== TEXT SEGMENT

Proof. By taking $\mathrm{Ch}_{\mathrm{i}}^*(\mathrm{t})$ of degree $i$ , where $i = 0, 1, \ldots, m$ , from (2.4) and (2.10) we have

$\begin{equation} \begin{split} D^\nu u^*(t)& = \sum\limits_{i = 0}^{m}c_{i}\, D^{\nu}\, Ch_{i}^{*}(t) = \sum\limits_{i = \lceil\nu\rceil}^{m}\sum\limits_{j = \lceil\nu\rceil}^{i} \, c_{i}\, \frac{(i!)Ch_{i-j}^{*}}{(j!)(i-j)!}\, D^{\nu}t^{j}\\& = \sum\limits_{i = \lceil\nu\rceil}^{m}\sum\limits_{j = \lceil\nu\rceil}^{i}\, c_{i}\, \frac{(i!)\, Ch_{i-j}^{*}}{(i-j)!\, \Gamma(j+1-\nu)}\, t^{j-\nu} \\& = \sum\limits_{i = \lceil\nu\rceil}^{m}\sum\limits_{j = \lceil\nu\rceil}^{i}\, c_{i}\, \kappa_{i, j, \nu}\, t^{j-\nu}, \end{split} \end{equation}$

(3.2)

where $\kappa_{i, j, \nu}$ is given in (3.1), and the proof is finished. □

4. Some concepts about the pollution problem

4.1. An explanation of the pollution model

A group of lakes connected by channels is referred to as a system of lakes. Models of these lakes consist of sizable segments connected by pipelines ^[18]. Three lakes are shown in a system in . A pollutant is delivered into only one of the lakes (in this case, lake one) with rate b at time $t = 0$ ; for instance, from a factory $b(t)$ , then as shown by the arrows, the contaminated water enters the other lakes via the pipes or channels ^[19]. We also assume that the pollution is distributed equally throughout all of the lakes and that in each lake the volume of water stays constant. Predicting the amount of contamination in each lake is our goal for $t \geq 0$ using these assumptions.

Let $V_k$ and $\psi_{k}(t), k = 1, 2, 3$ symbolize the water volume and pollutant count in lake $k$ , respectively, to describe the dynamic behavior of the system. The concentration of the pollutant in the lake $k$ at time $t$ is then given by

$\begin{equation} c_k(t) = \frac{\psi_{k}(t)}{V_k}. \end{equation}$

(4.1)

The following equation describes the pollution flux $r_{ik}(t)$ flowing from the lake $k$ into $i$ during time t. When we further assume that the flow rate $F_{ik}$ between lakes $k$ and $i$ is constant, the following results follow:

$\begin{equation} r_{ik}(t) = F_{ik}\, c_{k}(t) = \frac{F_{ik}\psi_{k}(t)}{V_k}. \end{equation}$

(4.2)

====
== GIVEN INFORMATION

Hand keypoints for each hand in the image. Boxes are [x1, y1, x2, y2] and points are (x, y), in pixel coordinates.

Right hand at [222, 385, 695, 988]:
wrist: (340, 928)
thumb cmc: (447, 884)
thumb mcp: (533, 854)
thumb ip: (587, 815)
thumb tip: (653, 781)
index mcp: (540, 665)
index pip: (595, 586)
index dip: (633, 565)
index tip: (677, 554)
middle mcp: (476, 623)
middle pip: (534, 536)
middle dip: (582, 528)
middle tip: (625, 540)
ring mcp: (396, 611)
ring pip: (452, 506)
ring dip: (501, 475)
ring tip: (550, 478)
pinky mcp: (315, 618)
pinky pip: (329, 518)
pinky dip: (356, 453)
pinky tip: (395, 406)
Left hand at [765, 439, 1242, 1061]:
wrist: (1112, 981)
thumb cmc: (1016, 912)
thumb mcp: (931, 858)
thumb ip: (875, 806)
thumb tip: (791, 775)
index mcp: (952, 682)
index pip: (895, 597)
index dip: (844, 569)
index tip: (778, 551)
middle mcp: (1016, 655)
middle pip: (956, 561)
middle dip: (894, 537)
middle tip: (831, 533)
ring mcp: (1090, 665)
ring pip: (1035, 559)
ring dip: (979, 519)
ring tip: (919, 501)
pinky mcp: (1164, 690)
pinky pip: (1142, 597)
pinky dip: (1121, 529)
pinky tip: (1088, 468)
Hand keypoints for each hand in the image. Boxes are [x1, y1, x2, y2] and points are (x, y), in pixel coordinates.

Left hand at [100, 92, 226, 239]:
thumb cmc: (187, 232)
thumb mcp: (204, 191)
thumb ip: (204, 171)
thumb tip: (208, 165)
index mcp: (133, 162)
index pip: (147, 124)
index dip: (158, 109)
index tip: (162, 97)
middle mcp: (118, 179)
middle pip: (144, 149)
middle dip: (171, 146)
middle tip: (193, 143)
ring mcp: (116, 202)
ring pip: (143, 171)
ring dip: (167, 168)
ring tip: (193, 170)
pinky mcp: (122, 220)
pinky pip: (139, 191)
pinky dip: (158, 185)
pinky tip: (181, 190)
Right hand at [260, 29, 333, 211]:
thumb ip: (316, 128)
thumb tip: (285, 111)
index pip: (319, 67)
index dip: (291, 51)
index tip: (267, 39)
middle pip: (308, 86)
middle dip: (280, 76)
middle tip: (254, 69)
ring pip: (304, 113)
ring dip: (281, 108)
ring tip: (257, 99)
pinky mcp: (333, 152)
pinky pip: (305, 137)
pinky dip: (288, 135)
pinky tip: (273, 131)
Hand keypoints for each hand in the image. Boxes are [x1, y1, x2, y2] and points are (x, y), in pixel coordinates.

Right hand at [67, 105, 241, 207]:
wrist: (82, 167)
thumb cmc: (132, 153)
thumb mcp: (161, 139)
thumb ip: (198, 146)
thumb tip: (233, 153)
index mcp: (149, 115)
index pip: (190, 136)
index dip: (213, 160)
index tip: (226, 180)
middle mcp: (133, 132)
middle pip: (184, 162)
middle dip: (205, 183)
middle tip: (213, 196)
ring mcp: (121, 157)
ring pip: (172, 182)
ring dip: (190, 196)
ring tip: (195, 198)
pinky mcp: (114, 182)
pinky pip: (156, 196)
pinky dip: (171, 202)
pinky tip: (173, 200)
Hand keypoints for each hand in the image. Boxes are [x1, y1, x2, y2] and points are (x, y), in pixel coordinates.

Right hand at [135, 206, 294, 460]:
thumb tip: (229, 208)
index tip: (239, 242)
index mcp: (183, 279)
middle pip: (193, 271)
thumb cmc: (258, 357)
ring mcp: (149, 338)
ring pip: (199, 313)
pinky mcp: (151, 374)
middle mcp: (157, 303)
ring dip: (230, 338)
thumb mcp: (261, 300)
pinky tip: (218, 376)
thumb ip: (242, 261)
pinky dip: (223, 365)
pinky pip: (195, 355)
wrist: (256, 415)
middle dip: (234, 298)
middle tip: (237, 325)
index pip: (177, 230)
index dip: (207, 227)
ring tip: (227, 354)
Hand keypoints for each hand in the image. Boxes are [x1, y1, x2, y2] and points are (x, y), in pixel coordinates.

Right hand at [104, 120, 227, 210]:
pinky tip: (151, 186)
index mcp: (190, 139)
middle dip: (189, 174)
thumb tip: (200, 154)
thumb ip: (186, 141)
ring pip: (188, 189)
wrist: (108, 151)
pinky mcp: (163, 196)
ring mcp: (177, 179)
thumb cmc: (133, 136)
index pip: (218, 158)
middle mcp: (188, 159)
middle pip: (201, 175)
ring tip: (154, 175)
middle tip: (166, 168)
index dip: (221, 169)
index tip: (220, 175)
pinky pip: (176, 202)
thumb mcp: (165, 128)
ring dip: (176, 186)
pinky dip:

====

→ **PROBLEMS TO SOLVE**:
(1) Reproduce the stretch of the lake pollution passage from "A group of lakes" through "using these assumptions.".
(2) Translate this sentence from the lake pollution passage into Spanish: "A group of lakes connected by channels is referred to as a system of lakes."
The items are separate material, unrelated to the lake pollution passage.

→ **TASK ANSWERS**:
(1)
A group of lakes connected by channels is referred to as a system of lakes. Models of these lakes consist of sizable segments connected by pipelines ^[18]. Three lakes are shown in a system in . A pollutant is delivered into only one of the lakes (in this case, lake one) with rate b at time $t = 0$ ; for instance, from a factory $b(t)$ , then as shown by the arrows, the contaminated water enters the other lakes via the pipes or channels ^[19]. We also assume that the pollution is distributed equally throughout all of the lakes and that in each lake the volume of water stays constant. Predicting the amount of contamination in each lake is our goal for $t \geq 0$ using these assumptions.

(2) Un grupo de lagos conectados por canales se denomina sistema de lagos.